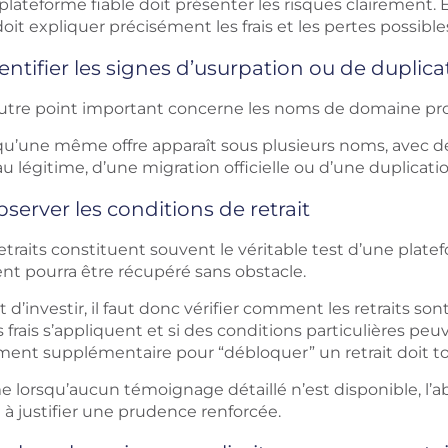
lateforme fiable doit présenter les risques clairement. E
doit expliquer précisément les frais et les pertes possibles
entifier les signes d’usurpation ou de duplica
utre point important concerne les noms de domaine proc
qu’une même offre apparaît sous plusieurs noms, avec d
u légitime, d’une migration officielle ou d’une duplication
server les conditions de retrait
etraits constituent souvent le véritable test d’une plate
ent pourra être récupéré sans obstacle.
 d’investir, il faut donc vérifier comment les retraits s
s frais s’appliquent et si des conditions particulières 
ment supplémentaire pour “débloquer” un retrait doit tou
lorsqu’aucun témoignage détaillé n’est disponible, l’abs
t à justifier une prudence renforcée.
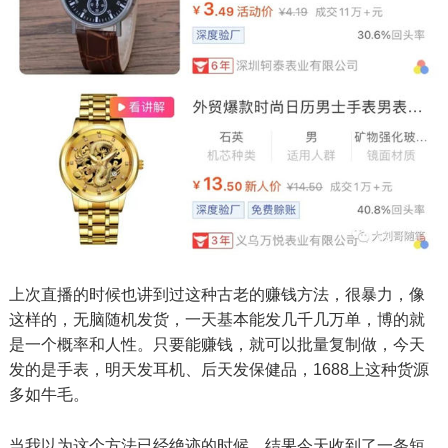
上次直播的时候也讲到过这种古老的赚钱方法，很暴力，像
这样的，无脑随机发货，一天基本能发几千几万单，博的就
是一个概率和人性。只要能赚钱，就可以批量复制做，今天
发的是手表，明天发耳机、后天发保健品，1688上这种货源
多如牛毛。
当我以为这个方法已经绝迹的时候，结果今天收到了一条短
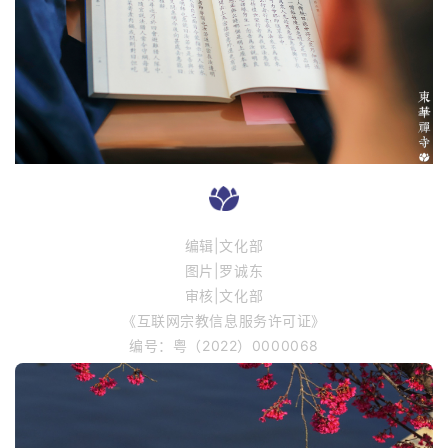
编辑|文化部
图片|罗诚东
审核|文化部
《互联网宗教信息服务许可证》
编号：粤（2022）0000068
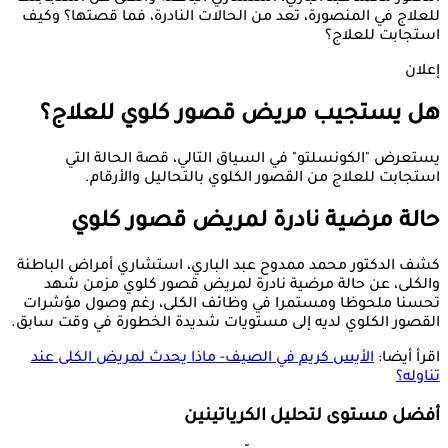
للعلاج في المنصورة، تعد من الحالات النادرة، فما قصتها؟ وكيف
استجابت للعلاج؟
إعلان
هل يستجيب مريض قصور كلوي للعلاج؟
يستعرض "الكونسلتو" في السياق التالي، قصة الحالة التي
استجابت للعلاج من القصور الكلوي بالتحاليل والأرقام.
حالة مرضية نادرة لمريض قصور كلوي
كشف الدكتور محمد ممدوح عبد الباري، استشاري أمراض الباطنة
والكلى، عن حالة مرضية نادرة لمريض قصور كلوي مزمن شهد
تحسنا ملحوظا ومستمرا في وظائف الكلى، رغم وصول مؤشرات
القصور الكلوي لديه إلى مستويات شديدة الخطورة في وقت سابق.
اقرأ أيضا:
الأيس كريم في الصيف- ماذا يحدث لمريض الكلى عند
تناوله؟
أفضل مستوى لتحليل الكرياتينين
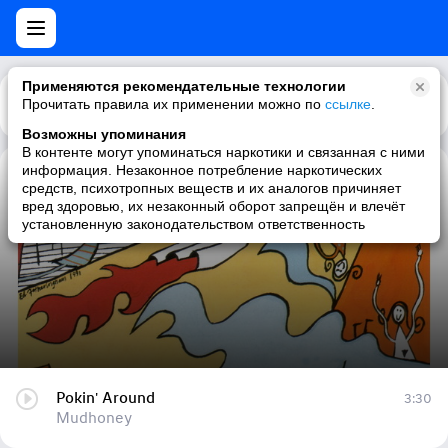
Применяются рекомендательные технологии
Прочитать правила их применении можно по
Каталог
Рекомендации
ссылке
.
Возможны упоминания
В контенте могут упоминаться наркотики и связанная с ними
информация. Незаконное потребление наркотических
Pokin' Around
средств, психотропных веществ и их аналогов причиняет
вред здоровью, их незаконный оборот запрещён и влечёт
Mudhoney
установленную законодательством ответственность
Pokin' Around
3:30
Mudhoney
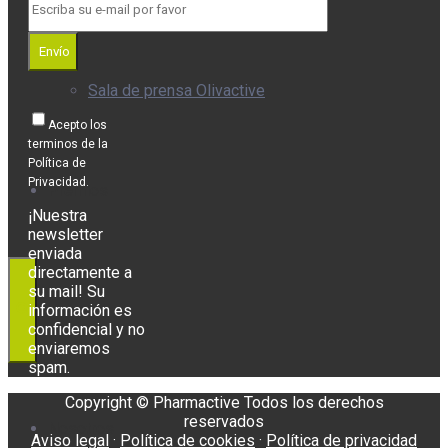
Envío
Sala de prensa Olivactive
Acepto los
terminos de la
Política de
Privacidad.
Premios
¡Nuestra
newsletter
enviada
directamente a
su mail! Su
información es
confidencial y no
enviaremos
spam.
Copyright © Pharmactive Todos los derechos
reservados
Nosotros
Aviso legal
·
Política de cookies
·
Política de privacidad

Task to carry out: Your answer should be every line above, written out exactly, with no pictures.

Completed task:
lateforme fiable doit présenter les risques clairement. E
doit expliquer précisément les frais et les pertes possibles
entifier les signes d’usurpation ou de duplica
utre point important concerne les noms de domaine proc
qu’une même offre apparaît sous plusieurs noms, avec d
u légitime, d’une migration officielle ou d’une duplication
server les conditions de retrait
etraits constituent souvent le véritable test d’une plate
ent pourra être récupéré sans obstacle.
 d’investir, il faut donc vérifier comment les retraits s
s frais s’appliquent et si des conditions particulières 
ment supplémentaire pour “débloquer” un retrait doit tou
lorsqu’aucun témoignage détaillé n’est disponible, l’abs
t à justifier une prudence renforcée.
上次直播的时候也讲到过这种古老的赚钱方法，很暴力，像
这样的，无脑随机发货，一天基本能发几千几万单，博的就
是一个概率和人性。只要能赚钱，就可以批量复制做，今天
发的是手表，明天发耳机、后天发保健品，1688上这种货源
多如牛毛。
当我以为这个方法已经绝迹的时候，结果今天收到了一条短
编辑|文化部
图片|罗诚东
审核|文化部
《互联网宗教信息服务许可证》
编号：粤（2022）0000068
للعلاج في المنصورة، تعد من الحالات النادرة، فما قصتها؟ وكيف
استجابت للعلاج؟
إعلان
هل يستجيب مريض قصور كلوي للعلاج؟
يستعرض "الكونسلتو" في السياق التالي، قصة الحالة التي
استجابت للعلاج من القصور الكلوي بالتحاليل والأرقام.
حالة مرضية نادرة لمريض قصور كلوي
كشف الدكتور محمد ممدوح عبد الباري، استشاري أمراض الباطنة
والكلى، عن حالة مرضية نادرة لمريض قصور كلوي مزمن شهد
تحسنا ملحوظا ومستمرا في وظائف الكلى، رغم وصول مؤشرات
القصور الكلوي لديه إلى مستويات شديدة الخطورة في وقت سابق.
اقرأ أيضا:
الأيس كريم في الصيف- ماذا يحدث لمريض الكلى عند
تناوله؟
أفضل مستوى لتحليل الكرياتينين
Применяются рекомендательные технологии
Прочитать правила их применении можно по
Каталог
Рекомендации
ссылке
.
Возможны упоминания
В контенте могут упоминаться наркотики и связанная с ними
информация. Незаконное потребление наркотических
Pokin' Around
средств, психотропных веществ и их аналогов причиняет
вред здоровью, их незаконный оборот запрещён и влечёт
Mudhoney
установленную законодательством ответственность
Pokin' Around
3:30
Mudhoney
Envío
Sala de prensa Olivactive
Acepto los
terminos de la
Política de
Privacidad.
Premios
¡Nuestra
newsletter
enviada
directamente a
su mail! Su
información es
confidencial y no
enviaremos
spam.
Copyright © Pharmactive Todos los derechos
reservados
Nosotros
Aviso legal
·
Política de cookies
·
Política de privacidad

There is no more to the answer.